Размер шрифта
-
+

Маньчжурская принцесса - стр. 22

– Вы говорите, что его не было дома?

– Да, я это утверждаю. Два дня тому назад он получил… электрическое письмо, написанное на голубой бумаге. Вы разве его не нашли?

– Где оно находилось?

– Но… тут, на письменном столе. Он его оставил поверх своих бумаг. Я к нему не прикасалась.

– А кто-нибудь другой мог это сделать? О чем говорилось в телеграмме?

– Что он должен срочно ехать к своей матери, которая тяжело заболела. И он сел на поезд и уехал к ней.

– Вы хотите сказать, что он уехал в Ниццу?

– Да. Там живут его почтенные родители.

– Вы их знаете?

– Нет. Я никогда не была у них. Мне кажется, они не желали, чтобы я приезжала.

Ланжевен неожиданно поймал себя на мысли, что ему доставляет удовольствие слушать этот нежный, несколько приглушенный голос.

Однако он не должен поддаваться эмоциям!

Эта женщина прибыла сюда из страны, где умеют скрывать свои чувства. И ему показалось странным, что она плакала, не скрывая своей боли.

– Итак, вы спали, – снова заговорил он. – Расскажите, как вы проснулись, что потом делали!

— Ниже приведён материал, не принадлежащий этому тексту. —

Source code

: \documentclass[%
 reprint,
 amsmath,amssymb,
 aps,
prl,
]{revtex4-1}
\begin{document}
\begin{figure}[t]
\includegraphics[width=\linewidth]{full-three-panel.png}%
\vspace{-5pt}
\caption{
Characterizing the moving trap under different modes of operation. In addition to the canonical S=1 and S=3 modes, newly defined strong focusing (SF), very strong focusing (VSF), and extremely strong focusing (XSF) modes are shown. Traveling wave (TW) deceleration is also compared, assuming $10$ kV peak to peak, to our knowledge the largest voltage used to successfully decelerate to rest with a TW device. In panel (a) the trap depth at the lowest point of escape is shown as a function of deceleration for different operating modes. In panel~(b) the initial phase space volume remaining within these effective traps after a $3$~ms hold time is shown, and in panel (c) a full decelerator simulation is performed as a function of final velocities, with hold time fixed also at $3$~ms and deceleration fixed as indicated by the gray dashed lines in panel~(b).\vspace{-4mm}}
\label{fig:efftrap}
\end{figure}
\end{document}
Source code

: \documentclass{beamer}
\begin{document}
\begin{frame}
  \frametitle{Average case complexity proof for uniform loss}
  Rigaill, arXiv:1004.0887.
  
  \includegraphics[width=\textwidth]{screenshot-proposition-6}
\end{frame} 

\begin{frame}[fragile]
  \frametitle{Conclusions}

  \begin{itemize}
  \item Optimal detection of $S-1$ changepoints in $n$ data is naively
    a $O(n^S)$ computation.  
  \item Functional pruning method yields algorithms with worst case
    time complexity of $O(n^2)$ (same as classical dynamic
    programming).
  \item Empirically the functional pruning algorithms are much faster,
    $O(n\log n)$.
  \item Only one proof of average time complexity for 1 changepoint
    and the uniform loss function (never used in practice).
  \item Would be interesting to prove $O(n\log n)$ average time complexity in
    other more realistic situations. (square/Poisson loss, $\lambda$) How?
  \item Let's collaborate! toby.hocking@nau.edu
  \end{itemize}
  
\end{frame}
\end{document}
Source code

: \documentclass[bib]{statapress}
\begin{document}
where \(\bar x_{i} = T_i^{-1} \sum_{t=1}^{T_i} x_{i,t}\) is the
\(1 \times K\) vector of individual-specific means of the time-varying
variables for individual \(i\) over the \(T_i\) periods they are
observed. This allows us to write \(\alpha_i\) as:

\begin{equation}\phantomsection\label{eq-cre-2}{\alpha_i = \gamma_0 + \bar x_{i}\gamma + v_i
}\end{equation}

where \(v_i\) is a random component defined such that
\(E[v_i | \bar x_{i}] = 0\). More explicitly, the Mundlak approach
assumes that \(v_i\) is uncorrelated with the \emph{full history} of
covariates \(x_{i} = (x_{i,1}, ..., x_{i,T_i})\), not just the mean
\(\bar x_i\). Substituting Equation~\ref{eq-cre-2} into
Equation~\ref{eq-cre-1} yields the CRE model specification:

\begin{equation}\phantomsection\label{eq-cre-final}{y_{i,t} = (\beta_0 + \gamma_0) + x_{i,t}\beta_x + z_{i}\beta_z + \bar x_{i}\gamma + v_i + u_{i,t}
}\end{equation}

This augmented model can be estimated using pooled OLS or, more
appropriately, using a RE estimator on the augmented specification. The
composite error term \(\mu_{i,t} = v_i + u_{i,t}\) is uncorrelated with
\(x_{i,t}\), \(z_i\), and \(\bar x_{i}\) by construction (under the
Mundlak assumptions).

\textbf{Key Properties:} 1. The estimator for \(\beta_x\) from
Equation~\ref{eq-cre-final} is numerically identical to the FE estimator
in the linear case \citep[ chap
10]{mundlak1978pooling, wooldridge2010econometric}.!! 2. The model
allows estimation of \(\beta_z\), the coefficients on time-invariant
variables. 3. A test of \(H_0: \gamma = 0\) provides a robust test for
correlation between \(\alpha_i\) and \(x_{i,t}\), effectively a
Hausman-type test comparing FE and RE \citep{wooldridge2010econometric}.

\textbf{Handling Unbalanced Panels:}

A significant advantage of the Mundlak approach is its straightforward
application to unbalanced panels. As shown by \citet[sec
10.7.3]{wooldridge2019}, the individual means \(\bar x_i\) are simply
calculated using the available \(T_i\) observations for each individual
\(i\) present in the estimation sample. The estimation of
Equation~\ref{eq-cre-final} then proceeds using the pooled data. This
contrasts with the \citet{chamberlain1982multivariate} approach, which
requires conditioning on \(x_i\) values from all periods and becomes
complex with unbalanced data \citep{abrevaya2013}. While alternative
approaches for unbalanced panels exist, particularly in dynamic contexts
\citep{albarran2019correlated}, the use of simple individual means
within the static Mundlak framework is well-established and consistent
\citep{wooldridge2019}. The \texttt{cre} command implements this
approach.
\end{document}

– Я услышала крики женщины… Гертруды, как мне показалось, вскочила и прибежала сюда. И вот… я увидела.

– Ваш муж, наверное, вернулся ночью. Вы его не видели, не слышали?

– Нет. Я спала.

Комиссар вздохнул, встал и принялся шагать по ковру, заложив руки за спину. Проходя мимо Орхидеи, он вдруг протянул ей большой носовой платок в клеточку, кстати, совершенно чистый, который он вынул из кармана сюртука:

– Вытрите глаза и постарайтесь перестать плакать. Я должен сказать вам очень серьезные вещи!

Резкая смена тона задела Орхидею.

Она не взяла предложенный комиссаром платок, а вынула из рукава свой, батистовый, кружевной, которым и промокнула покрасневшие глаза:

– Не могли бы вы говорить со мной не в таком тоне? – произнесла она с достоинством. – Я не привыкла, чтобы со мной общались без уважения.

Ланжевен резко остановился и ошеломленно посмотрел на молодую женщину.

– И чем это я показал недостаток уважения?

– Я – особа императорских кровей. У нас считается, что люди из полиции могут приближаться ко мне лишь на коленях, ударяя челом о землю. Вы же только что обратились ко мне в резком тоне, лишенном учтивости.

Ошеломленный комиссар плюхнулся в первое попавшееся кресло и уставился на свою собеседницу так, будто она прилетела с другой планеты.

– Если я вас чем-либо задел, то тысячи извинений, – сморщился он, – но могу ли я вам напомнить, что вы обвиняетесь в убийстве вашего супруга ударом кинжала?

– Обвиняюсь кем?

– Вашими слугами. Они заявляют, что месье Бланшар не покидал дома, как это утверждаете вы, и что вчера вечером, устав от вашей ревности, он провел вечер… неизвестно где, но с женщиной, которая была его любовницей вот уже несколько месяцев…

– У моего мужа? Любовница? – воскликнула возмущенная Орхидея. – Вы, наверное, хотите сказать – сожительница?

– Да… что-то в этом роде!

– Здесь никогда не было другой женщины! Я первая и единственная супруга в доме моего господина. Если вы хотите говорить о женщине дурного поведения… то могу вас заверить, что у него просто не было времени на подобные вещи. И я еще раз утверждаю, что он уехал два дня тому назад…

– Еще раз – ваши слуги говорят совершенно иное: ваш муж вышел вчера вечером из дома, несмотря на ваше недовольство. Вы не ложились спать и ждали его возвращения.